23. I associate myself with the findings of Warsame, J (as he then was) in Misc Application No.68 of 2011 Michael Monari & Another vs. The Commissioner of Police & 3 others where he held that:
“It is not the duty of the court to go into the merits and demerits of any intended charge to be preferred against any party. It is the function of the court before which the charge shall be placed and which shall conduct the intended trial to determine the veracity and merit of any evidence to be tendered against an accused person. It would be improper for this court to try and/or attempt to determine the intended criminal case which is not before it. There is no evidence to show that the respondents exceeded jurisdiction, breached rules of natural justice or considered extraneous matters or were actuated by malice in undertaking the investigations against the applicants.
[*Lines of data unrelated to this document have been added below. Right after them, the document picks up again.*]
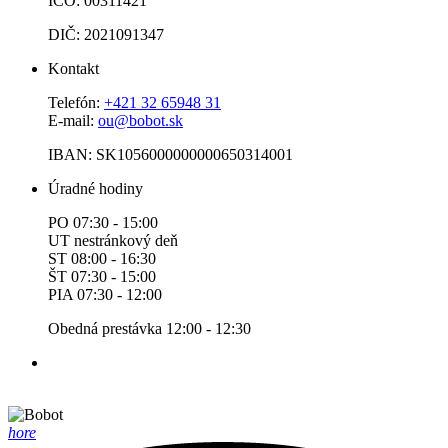
IČO: 00311421
DIČ: 2021091347
Kontakt
Telefón:
+421 32 65948 31
E-mail:
ou@bobot.sk
IBAN: SK1056000000000650314001
Úradné hodiny
PO 07:30 - 15:00
UT nestránkový deň
ST 08:00 - 16:30
ŠT 07:30 - 15:00
PIA 07:30 - 12:00
Obedná prestávka 12:00 - 12:30
hore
The purpose of Criminal proceedings is to hear and determine a matter finally whether the accused has engaged himself in conduct which amounts to an offence and on that account is deserving punishment.”
24. I therefore find that the trial court is adequately placed to deal with the issue of the allegedly illegally obtained evidence during the criminal trial. The claim against the 1st – 3rd respondents will therefore be adequately addressed by the trial court if raised by the applicant.
25. This court should not at this stage be seen to be investigating and sieving evidence which is due for presentation before the trial court.
26. The Criminal case is due for the first hearing on 26th October, 2021. In view of the nature of the charges several witnesses including the handwriting expert and/or document examiner will be testifying. There is no assurance that all witnesses will be availed and heard on that day, so as to render the petition before this court nugatory.
27. In my analysis I find nothing so urgent and substantive to make this court interfere with the hearing of the criminal case pending at the Kiambu Chief Magistrate’s court, by issuing a conservatory order. I will instead direct the parties to hasten the filing of their pleadings so that the petition is heard and disposed off as soon as possible.
28. The upshot is that the application fails and is dismissed. Costs shall be in the cause.
DELIVERED ONLINE, SIGNED AND DATED THIS 22ND DAY OF OCTOBER, 2021 IN OPEN COURT AT MILIMANI NAIROBI.